War for the Planet of the Apes (PG-13) These movies continue to wash over me without making much of an impact. Andy Serkis reprises his role as Caesar in this third installment that’s also a retelling of the Book of Exodus, as Caesar has to lead his apes from their jungle home to a new place in the desert when they start being terrorized by a ruthless military colonel (Woody Harrelson). The biblical parallels are pretty exact — we get a mountain avalanche instead of a parting of the Red Sea — and they’re filled out with Holocaust parallels, as the colonel winds up imprisoning the apes in a concentration camp.
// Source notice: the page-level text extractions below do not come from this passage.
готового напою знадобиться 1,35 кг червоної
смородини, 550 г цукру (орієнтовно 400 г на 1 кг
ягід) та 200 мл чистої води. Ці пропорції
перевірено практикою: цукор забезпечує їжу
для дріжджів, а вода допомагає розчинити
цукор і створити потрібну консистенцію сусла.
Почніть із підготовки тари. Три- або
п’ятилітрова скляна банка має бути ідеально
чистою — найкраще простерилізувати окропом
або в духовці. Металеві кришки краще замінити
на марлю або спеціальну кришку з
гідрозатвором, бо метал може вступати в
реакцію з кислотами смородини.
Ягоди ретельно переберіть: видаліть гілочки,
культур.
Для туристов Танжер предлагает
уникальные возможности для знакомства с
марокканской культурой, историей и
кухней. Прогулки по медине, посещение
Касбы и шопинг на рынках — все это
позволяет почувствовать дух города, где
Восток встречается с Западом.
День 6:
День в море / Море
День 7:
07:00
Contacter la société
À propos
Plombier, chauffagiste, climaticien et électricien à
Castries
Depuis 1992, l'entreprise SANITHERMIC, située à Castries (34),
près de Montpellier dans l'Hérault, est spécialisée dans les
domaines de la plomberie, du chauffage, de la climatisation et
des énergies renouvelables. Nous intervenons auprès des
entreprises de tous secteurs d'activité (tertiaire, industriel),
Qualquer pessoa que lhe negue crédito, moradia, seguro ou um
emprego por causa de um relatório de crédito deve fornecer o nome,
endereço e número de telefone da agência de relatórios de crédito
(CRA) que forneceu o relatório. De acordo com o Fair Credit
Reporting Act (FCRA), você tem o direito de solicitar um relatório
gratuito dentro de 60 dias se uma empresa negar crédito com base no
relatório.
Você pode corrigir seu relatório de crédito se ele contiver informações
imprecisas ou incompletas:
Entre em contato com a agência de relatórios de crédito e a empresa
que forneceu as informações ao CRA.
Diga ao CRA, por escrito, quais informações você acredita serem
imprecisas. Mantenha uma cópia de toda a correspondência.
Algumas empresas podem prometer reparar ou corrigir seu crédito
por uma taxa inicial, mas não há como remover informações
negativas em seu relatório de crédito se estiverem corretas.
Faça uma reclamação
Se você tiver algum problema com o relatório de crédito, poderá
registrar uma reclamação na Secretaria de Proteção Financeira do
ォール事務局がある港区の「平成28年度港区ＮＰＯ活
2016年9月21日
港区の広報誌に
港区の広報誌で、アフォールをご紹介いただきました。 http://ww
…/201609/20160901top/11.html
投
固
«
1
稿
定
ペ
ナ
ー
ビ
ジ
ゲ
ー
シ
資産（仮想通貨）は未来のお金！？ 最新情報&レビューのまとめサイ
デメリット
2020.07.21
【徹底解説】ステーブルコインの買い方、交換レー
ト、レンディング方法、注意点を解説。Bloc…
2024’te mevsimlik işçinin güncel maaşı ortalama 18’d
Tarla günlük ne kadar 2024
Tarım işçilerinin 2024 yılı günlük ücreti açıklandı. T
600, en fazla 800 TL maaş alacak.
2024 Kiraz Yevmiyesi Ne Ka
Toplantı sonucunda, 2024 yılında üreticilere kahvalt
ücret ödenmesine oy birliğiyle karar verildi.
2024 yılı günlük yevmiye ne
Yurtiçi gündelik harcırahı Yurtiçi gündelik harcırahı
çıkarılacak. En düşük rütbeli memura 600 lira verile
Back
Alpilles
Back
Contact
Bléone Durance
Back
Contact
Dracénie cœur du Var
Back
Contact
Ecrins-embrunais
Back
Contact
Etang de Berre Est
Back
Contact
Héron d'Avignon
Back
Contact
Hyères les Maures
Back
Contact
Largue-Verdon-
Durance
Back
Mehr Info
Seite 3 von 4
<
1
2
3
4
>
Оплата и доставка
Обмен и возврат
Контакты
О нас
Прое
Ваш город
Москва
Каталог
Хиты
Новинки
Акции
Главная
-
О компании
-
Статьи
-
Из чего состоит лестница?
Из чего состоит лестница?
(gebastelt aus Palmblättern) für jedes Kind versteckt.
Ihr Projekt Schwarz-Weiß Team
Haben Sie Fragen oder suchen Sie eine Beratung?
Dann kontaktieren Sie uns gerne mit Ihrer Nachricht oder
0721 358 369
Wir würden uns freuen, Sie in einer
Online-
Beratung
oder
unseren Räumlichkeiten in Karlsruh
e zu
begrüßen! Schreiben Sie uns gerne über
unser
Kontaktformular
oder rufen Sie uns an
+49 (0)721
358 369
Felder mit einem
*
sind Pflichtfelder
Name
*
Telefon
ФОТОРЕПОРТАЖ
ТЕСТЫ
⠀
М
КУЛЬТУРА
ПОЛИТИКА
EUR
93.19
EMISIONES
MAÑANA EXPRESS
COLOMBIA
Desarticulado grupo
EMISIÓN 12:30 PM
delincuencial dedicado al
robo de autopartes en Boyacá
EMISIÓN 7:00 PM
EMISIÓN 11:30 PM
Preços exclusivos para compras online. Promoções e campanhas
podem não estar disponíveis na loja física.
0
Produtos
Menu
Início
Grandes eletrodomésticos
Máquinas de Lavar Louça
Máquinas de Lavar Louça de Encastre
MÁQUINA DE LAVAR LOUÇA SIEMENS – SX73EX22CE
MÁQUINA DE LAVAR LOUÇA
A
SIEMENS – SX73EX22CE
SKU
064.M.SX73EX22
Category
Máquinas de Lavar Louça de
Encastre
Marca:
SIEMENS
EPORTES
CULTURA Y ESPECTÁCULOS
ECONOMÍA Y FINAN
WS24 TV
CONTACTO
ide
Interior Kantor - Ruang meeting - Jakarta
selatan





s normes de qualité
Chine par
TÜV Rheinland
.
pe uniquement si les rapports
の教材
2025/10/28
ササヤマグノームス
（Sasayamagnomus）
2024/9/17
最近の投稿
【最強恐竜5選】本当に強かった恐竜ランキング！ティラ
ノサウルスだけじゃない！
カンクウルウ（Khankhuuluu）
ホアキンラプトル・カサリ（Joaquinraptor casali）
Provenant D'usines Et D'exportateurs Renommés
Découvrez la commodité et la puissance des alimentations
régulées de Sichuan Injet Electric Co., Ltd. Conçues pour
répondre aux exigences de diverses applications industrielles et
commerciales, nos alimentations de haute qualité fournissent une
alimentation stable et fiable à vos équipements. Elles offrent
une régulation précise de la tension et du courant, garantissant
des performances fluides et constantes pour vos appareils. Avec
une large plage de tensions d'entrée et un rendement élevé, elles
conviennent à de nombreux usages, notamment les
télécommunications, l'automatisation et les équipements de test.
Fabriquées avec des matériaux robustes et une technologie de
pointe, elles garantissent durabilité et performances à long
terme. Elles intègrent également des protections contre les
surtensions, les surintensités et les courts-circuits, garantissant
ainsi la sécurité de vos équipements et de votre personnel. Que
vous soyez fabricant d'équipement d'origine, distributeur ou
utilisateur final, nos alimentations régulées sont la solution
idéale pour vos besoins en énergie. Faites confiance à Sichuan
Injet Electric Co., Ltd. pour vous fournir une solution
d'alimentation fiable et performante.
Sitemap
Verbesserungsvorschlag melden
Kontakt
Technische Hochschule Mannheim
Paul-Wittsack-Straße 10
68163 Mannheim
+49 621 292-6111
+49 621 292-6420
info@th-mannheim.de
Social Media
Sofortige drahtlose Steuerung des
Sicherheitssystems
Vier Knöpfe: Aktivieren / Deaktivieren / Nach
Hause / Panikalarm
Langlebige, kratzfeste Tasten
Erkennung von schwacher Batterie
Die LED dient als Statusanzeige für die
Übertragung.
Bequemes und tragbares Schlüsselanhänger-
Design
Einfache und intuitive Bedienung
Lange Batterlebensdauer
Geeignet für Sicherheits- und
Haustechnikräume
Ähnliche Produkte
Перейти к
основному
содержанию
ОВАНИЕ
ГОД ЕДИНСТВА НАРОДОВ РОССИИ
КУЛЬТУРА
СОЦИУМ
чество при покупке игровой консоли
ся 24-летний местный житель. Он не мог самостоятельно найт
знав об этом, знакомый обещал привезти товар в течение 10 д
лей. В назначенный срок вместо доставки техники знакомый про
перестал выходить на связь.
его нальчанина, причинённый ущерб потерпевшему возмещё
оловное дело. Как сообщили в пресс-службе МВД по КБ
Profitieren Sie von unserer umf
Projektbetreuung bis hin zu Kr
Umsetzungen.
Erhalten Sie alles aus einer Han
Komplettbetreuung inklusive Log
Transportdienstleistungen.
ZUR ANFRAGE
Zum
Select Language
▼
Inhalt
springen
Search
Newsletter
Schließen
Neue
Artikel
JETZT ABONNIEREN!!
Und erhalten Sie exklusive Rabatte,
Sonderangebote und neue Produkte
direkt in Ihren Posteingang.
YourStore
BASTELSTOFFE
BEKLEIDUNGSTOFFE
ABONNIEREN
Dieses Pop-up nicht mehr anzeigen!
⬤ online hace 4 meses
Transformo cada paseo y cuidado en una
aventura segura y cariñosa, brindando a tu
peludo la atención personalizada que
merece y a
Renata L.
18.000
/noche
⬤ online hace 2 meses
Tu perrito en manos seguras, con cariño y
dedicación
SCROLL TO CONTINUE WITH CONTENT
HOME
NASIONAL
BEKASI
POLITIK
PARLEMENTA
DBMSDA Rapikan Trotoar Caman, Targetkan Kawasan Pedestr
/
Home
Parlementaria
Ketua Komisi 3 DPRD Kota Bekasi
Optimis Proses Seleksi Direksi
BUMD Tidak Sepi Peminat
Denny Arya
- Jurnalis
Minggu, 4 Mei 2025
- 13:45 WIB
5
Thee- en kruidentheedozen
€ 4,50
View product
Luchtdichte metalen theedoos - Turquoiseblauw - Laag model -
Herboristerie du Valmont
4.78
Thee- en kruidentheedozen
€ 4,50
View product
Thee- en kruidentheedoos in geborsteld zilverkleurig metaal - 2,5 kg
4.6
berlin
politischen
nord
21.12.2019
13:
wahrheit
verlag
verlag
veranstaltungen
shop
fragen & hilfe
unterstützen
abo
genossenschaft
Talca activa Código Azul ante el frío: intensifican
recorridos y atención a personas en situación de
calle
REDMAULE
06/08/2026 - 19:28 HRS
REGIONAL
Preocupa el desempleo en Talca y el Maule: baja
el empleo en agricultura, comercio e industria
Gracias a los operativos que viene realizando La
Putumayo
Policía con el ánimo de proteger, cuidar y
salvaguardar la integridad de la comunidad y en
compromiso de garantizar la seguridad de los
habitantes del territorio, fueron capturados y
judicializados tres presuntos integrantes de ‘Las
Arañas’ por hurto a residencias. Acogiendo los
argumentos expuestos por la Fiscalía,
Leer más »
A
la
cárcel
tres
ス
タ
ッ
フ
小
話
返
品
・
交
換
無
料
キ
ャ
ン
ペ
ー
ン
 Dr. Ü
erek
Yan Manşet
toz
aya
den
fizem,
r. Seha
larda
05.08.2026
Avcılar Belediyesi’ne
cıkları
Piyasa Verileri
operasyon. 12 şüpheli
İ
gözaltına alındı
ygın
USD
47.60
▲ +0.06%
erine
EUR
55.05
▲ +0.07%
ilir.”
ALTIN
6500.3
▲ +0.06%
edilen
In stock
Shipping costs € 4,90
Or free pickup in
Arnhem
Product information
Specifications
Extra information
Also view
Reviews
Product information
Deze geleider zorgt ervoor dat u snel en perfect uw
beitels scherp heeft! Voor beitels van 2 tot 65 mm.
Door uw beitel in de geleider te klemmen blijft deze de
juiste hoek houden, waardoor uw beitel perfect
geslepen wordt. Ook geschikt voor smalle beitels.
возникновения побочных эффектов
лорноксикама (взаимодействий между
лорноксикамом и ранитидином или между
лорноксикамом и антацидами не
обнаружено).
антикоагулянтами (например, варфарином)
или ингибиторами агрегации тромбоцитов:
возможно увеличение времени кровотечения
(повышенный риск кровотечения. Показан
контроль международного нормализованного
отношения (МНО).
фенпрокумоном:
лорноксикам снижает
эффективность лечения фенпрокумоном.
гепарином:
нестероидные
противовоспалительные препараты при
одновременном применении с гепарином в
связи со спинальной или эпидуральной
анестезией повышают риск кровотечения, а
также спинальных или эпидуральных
The CGI effects are done well enough, but they can’t quite cover up how run-of-the-mill this story is. Also with Steve Zahn, Amiah Miller, Karin Konoval, Michael Adamthwaite, Gabriel Chavarria, Terry Notary, Toby Kebbell, Judy Greer, and Ty Olsson.

Wolf Warrior II (NR) Wu Jing stars in and directs this thriller sequel about a former special-ops agent who must come out of retirement when mercenaries start killing civilians on the Chinese coast. Also with Celina Jade, Zhang Han, Shi Zhaoqi, Heidi Moneymaker, and Frank Grillo. 

Wonder Woman (PG-13) Not all that good, but still yards better than the other DC Comics movies. Gal Gadot plays the warrior princess who gives up her birthright and leaves her island to help an American spy (Chris Pine) bring a successful end to World War I. The origin story means that the other superheroes don’t get awkwardly shoehorned in for cameos, Wonder Woman has a character arc (wobbly though it is) that’s more satisfying than any of those superheroes have had, and the film owes a great deal to Pine and his comic instincts to keep the story grounded. The movie does leave all sorts of things on the table and doesn’t appear to leave the heroine with much place to go as a character, but the good outweighs the bad, on balance. Never send a Man of Steel to do a Wonder Woman’s job. Also with Robin Wright, David Thewlis, Connie Nielsen, Elena Anaya, Lucy Davis, Ewen Bremner, Eugene Brave Rock, Saïd Taghmaoui, and Danny Huston. 

DALLAS EXCLUSIVES

Armed Response (R) This horror film is about a team of operatives that experiences terrifying hallucinations while they’re inside a military training compound that breaks down. Starring Wesley Snipes, Anne Heche, Dave Annable, Mo Gallini, Anthony Azizi, John West Jr., Chelle Ramos, Cailey Fleming, and Gene Simmons. 

Fun Mom Dinner (R) Toni Collette, Molly Shannon, Katie Aselton, and Bridget Everett star in this comedy as a group of preschool moms whose girls’ night out spins out of control. Also with Adam Scott, Adam Levine, Rob Huebel, Paul Rust, David Wain, Jaz Sinclair, and Paul Rudd. 

The Midwife (NR) Catherine Frot stars in this French drama as a midwife who receives unexpected news from her father’s mistress (Catherine Deneuve). Also with Olivier Gourmet, Quentin Dolmaire, Mylène Demongeot, Karidja Touré, and Pauline Etienne.